* **Saved entries**
────────────────

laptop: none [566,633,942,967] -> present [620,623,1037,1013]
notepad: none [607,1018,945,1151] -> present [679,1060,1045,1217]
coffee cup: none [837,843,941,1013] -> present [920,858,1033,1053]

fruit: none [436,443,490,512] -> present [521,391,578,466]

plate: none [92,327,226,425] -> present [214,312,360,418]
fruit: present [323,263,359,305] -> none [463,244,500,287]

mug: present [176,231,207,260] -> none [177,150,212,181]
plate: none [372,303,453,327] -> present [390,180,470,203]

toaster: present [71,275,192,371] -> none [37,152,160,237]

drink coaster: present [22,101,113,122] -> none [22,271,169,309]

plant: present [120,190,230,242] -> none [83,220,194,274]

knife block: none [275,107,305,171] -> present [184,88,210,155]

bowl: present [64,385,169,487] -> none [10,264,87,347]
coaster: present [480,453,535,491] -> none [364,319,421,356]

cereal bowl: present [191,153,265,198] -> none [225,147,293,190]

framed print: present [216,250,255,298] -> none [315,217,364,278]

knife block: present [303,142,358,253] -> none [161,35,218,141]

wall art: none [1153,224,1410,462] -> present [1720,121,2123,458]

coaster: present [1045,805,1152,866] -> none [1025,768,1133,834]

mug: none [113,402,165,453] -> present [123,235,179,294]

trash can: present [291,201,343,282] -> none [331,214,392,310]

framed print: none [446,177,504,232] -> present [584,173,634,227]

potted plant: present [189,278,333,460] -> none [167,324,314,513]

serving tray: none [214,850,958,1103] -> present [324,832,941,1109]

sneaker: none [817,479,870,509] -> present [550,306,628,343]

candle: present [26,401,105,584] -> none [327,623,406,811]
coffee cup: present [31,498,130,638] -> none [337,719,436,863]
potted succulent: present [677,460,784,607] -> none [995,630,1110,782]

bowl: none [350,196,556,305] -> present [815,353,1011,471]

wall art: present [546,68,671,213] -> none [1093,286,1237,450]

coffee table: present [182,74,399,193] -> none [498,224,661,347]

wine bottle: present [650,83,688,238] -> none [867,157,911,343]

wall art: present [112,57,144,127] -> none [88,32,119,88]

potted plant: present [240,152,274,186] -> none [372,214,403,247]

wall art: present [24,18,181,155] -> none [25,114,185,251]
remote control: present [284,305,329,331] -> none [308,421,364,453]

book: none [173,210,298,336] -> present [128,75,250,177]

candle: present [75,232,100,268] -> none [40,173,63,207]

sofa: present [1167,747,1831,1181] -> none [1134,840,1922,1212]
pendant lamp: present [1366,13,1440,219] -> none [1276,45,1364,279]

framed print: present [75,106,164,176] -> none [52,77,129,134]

────────────────

* **TASK**
Of the lines above, output exactly those from the line bearing "plate: none [372,303,453,327]" through the line bearing "sneaker: none [817,479,870,509]", inclusive.

* **RESPONSE FOR THIS EXERCISE**
plate: none [372,303,453,327] -> present [390,180,470,203]

toaster: present [71,275,192,371] -> none [37,152,160,237]

drink coaster: present [22,101,113,122] -> none [22,271,169,309]

plant: present [120,190,230,242] -> none [83,220,194,274]

knife block: none [275,107,305,171] -> present [184,88,210,155]

bowl: present [64,385,169,487] -> none [10,264,87,347]
coaster: present [480,453,535,491] -> none [364,319,421,356]

cereal bowl: present [191,153,265,198] -> none [225,147,293,190]

framed print: present [216,250,255,298] -> none [315,217,364,278]

knife block: present [303,142,358,253] -> none [161,35,218,141]

wall art: none [1153,224,1410,462] -> present [1720,121,2123,458]

coaster: present [1045,805,1152,866] -> none [1025,768,1133,834]

mug: none [113,402,165,453] -> present [123,235,179,294]

trash can: present [291,201,343,282] -> none [331,214,392,310]

framed print: none [446,177,504,232] -> present [584,173,634,227]

potted plant: present [189,278,333,460] -> none [167,324,314,513]

serving tray: none [214,850,958,1103] -> present [324,832,941,1109]

sneaker: none [817,479,870,509] -> present [550,306,628,343]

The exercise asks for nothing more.